Coronavirus Loans

How can I use a Coronavirus Loan?

Many US businesses and individuals have been severely impacted by the global coronavirus pandemic this year. Thankfully, On March 27th, 2020, The CARES Act was passed by Congress and signed into law. This historic initial $2.2 trillion stimulus package provides much needed assistance for millions of businesses, contractors, self-employed individuals, veteran organizations, and eligible non-profit organizations. There are two main programs introduced in the CARES Act, the Paycheck Protection Program (PPP) and the Economic Injury and Disaster Loan (EIDL).  On April 24th, 2020 a $484 billion “Phase 3.5” emergency interim relief package was signed into law. $310 billion of this new funding was reserved for the PPP program and $60 billion was allocated to disaster / emergency funding. We will outline the specific ways in which funds provided in these programs may be used. 

 

 

Ways to use a Paycheck Protection Program Loan

The CARES Act established the Paycheck Protection Program (PPP) with support from the Department of the Treasury to authorize up to $349 billion in funds for small businesses in order to increase job retention & cover other specific expenses. The PPP Program was created to allow small businesses to maintain their payroll, hire employees back who may have been laid off, and to cover applicable overhead expenses. As of April 24th, this amount has been expanded for an additional $310 billion for a total of $659 billion in funds. Companies with less than 500 employees are eligible for a PPP loan and eligible companies will not need to provide collateral or a personal guarantee. 

Another advantage is that some or all of the principal loan amount may be waived if the loan amount is used for approved expenses. Please note that only a portion of these funds are eligible for forgiveness. The funds that cannot be forgiven would be subject to a 1% interest rate with a 2 year loan term. Here are ways we recommend a PPP loan be used so that the loan to be forgiven. Please keep in mind that the primary purpose of a PPP loan is to encourage companies to maintain payroll and to hire back employees who might have been laid off. 
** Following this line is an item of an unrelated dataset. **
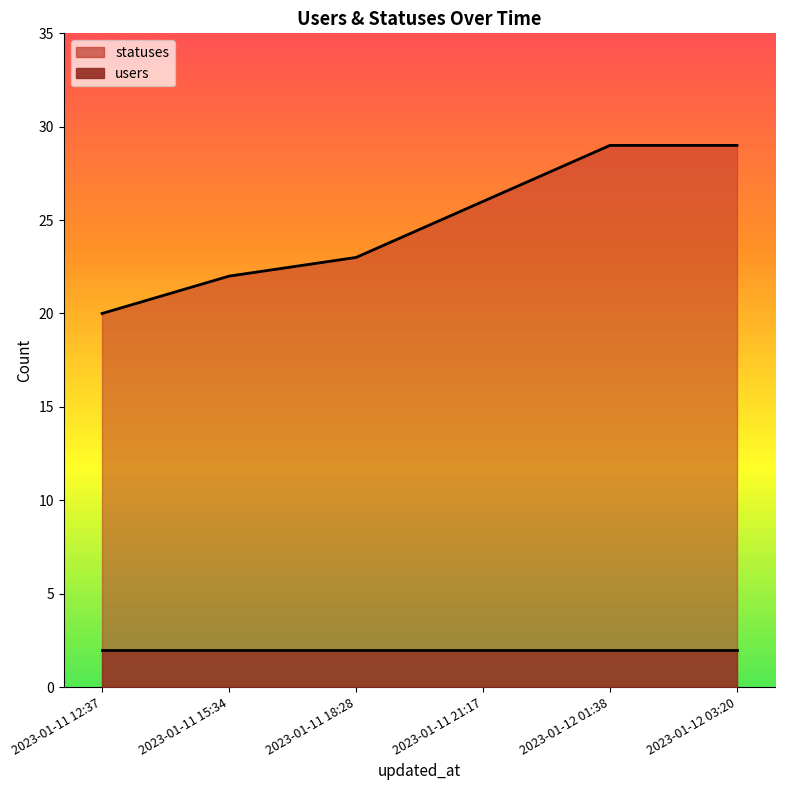

How many data points does each series have?

6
  1. Up to eight weeks of payroll costs like salaries, wages and commissions (capped at $100,000 on an annualized basis for each employee) can be forgiven. 
  2. Up to eight weeks of employee benefits, including healthcare insurance premiums, vacation, parental, family, medical, or sick leave, and retirement benefits can be forgiven. 
  3. Up to eight weeks of rent and utility expenses can be forgiven.
  4. Up to eight weeks of mortgage interest payments can be forgiven.

 

There are a lot of expenses a small business can incur and the spirit of the program is to keep people employed. If you keep your employees or hire back employees who may have been laid off your loan can be forgiven. If you do not maintain staff and payroll then you will lose eligibility for forgiveness based on how much your number of staff or payroll decreases. 

Please see this PPP Loan Calculator for some rough calculations on what portions would be forgivable if you kept the same amount of payroll. 

 

 

 

How You Can Use an EIDL Loan

Fortunately for small businesses that were directly affected by the COVID-19 economic disaster, the EIDL program is another option to receive funding. The type of businesses that may be eligible for EIDL funding include most small businesses and private non-profits with fewer than 500 employees. Some of the most heavily impacted businesses that will most likely qualify include retailers, hotels, wholesalers, manufacturers, rental property owners, restaurants, and many more. An eligible business may borrow up to two million dollars at a 3.75% rate for small businesses and a 2.75% rate for most private non-profit organizations. The term of the loan can be up to 30 years (as determined by your lender) and there are certain criteria that a business must meet including: acceptable credit history, ability to repay the EIDL loan, and various eligibility requirements. The funds from an EIDL loan may be used for the following purposes:

  1. Employee payroll
  2. Accounts payable
  3. Fixed debts (ex: rent payments)
  4. Some bills that would have been able to be paid had the pandemic disaster not occurred.

 

 

 

 

Sustaining your Business Through Tough Times

The coronavirus pandemic has created formidable damages and risks for businesses around the world. Thanks to the U.S. Department of the Treasury and SBA.gov, trillions of dollars in much needed funding has been made available to eligible businesses and individuals in the US. In addition to existing Small Business Administration programs, businesses may use two newly introduced options, PPP Loans and EIDL Loans, in order to keep their operations afloat. We feel that flexible provisions & favorable terms make these new programs attractive for eligible businesses and it is our hope that this new round of funding will bolster the health of many in need.